Daily photo by Emily Saunders
Summor Morris, an emergency room nurse, and Dr. Michael Disney are proponents of the new bedside computer system at Parkway Medical Center.

Parkway installs bedside computer technology

By Catherine Godbey 353-4612

Ordering tests and diagnostic lab work became easier for emergency room nurses at Parkway Medical Center since the facility began using bedside computer technology.

The Electronic Nursing Documentation software from Pro-MED Clinical Systems lets the nursing staff treat patients and maintain medical records with a finger touch. The touch screens mounted by each of the 12 emergency room beds document orders and track patient flow through the emergency department.

According to Monty Gooch, director of Emergency Services at Parkway, the transition from paper to the computerized system went smoothly.

"We began training April 1 and that education paid off when END was turned on. ...The reason this system is so successful is because the staff took the idea on with a positive attitude," Gooch said.

Gooch said the new system allows higher quality documentation, an increase in patient satisfaction and a deepened compliance with medical standards.

Deciphering illegible handwriting on patient documents is no longer an issue for Parkway nurses.

"Patient safety has increased because END eliminated altogether the problem of legibility," Gooch said.

The computerized system also prompts nurses through patient treatment.

Summor Morris, an emergency room nurse at Parkway, said the prompts result in better treatment. Prompts are patient specific and let the nurses assess each individual's complaints.

Belinda Bullard, Parkway marketing director, said patient satisfaction is another priority.

"This system has allowed the doctors and nurses to spend more time with the patients. ... We want to make sure that all of our patients are satisfied and more direct care allows for this," she said.

"Many times patients in the emergency room feel like they are just left in rooms," Gooch said. "With this electronic system, we have decreased the amount of time patients spend in the emergency department while also increasing the time we spend with the patients by taking the work to their bedside."

The average time a patient spends in the ER is an hour and 45 minutes now, said Gooch.
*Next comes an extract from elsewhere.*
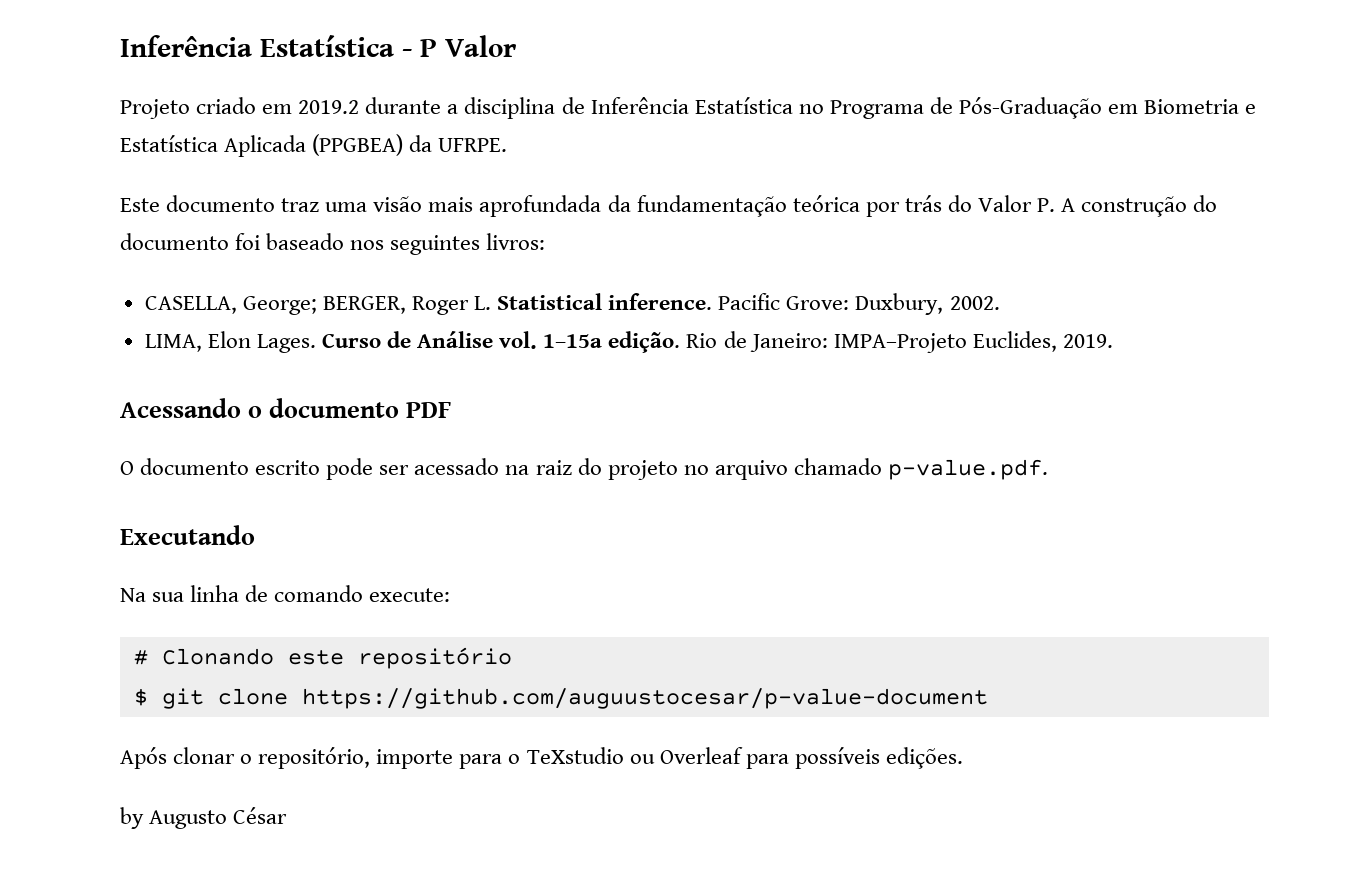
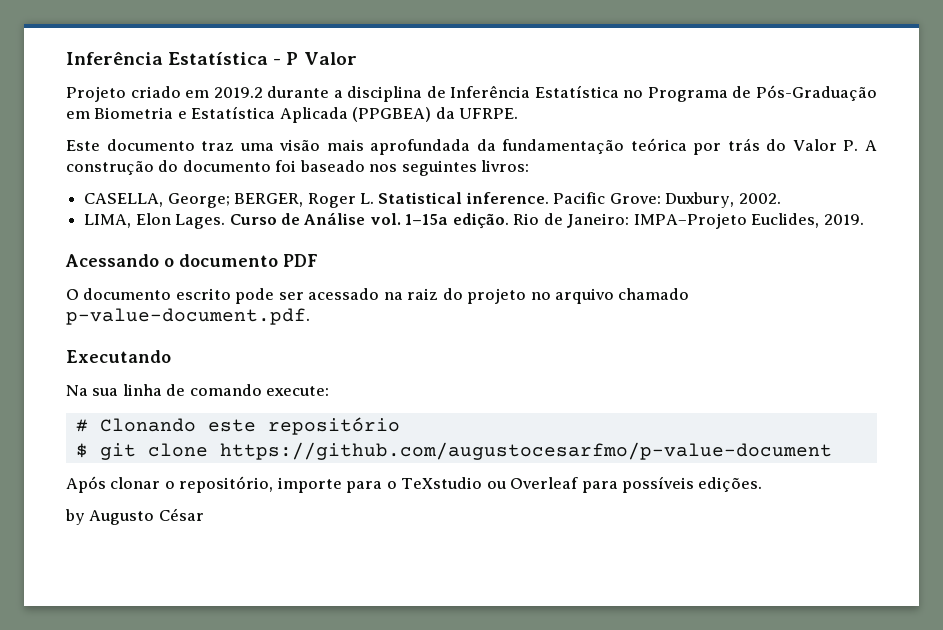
[887,459,1048,480] p-value.pdf. -> [66,308,310,325] p-value-document.pdf.
[301,688,988,709] https://github.com/auguustocesar/p-value-document -> [219,442,832,460] https://github.com/augustocesarfmo/p-value-document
That's because all information that nurses need is on the bedside computer system.

And what do the patients think about it?

"They're calling us high-tech now," said Morris.

A final phase, expected to be in operation by early 2008, will allow physicians to complete documentation and order medications at the bedside computer system.

"This system will be directly linked to the labs and the pharmacy," said Dr. Michael Disney, director of Parkway's Emergency Department.

"There are so many benefits in using this system," said Disney. "Most of all the speed and accuracy of documentation is increased. ... I am looking forward to using the physician module."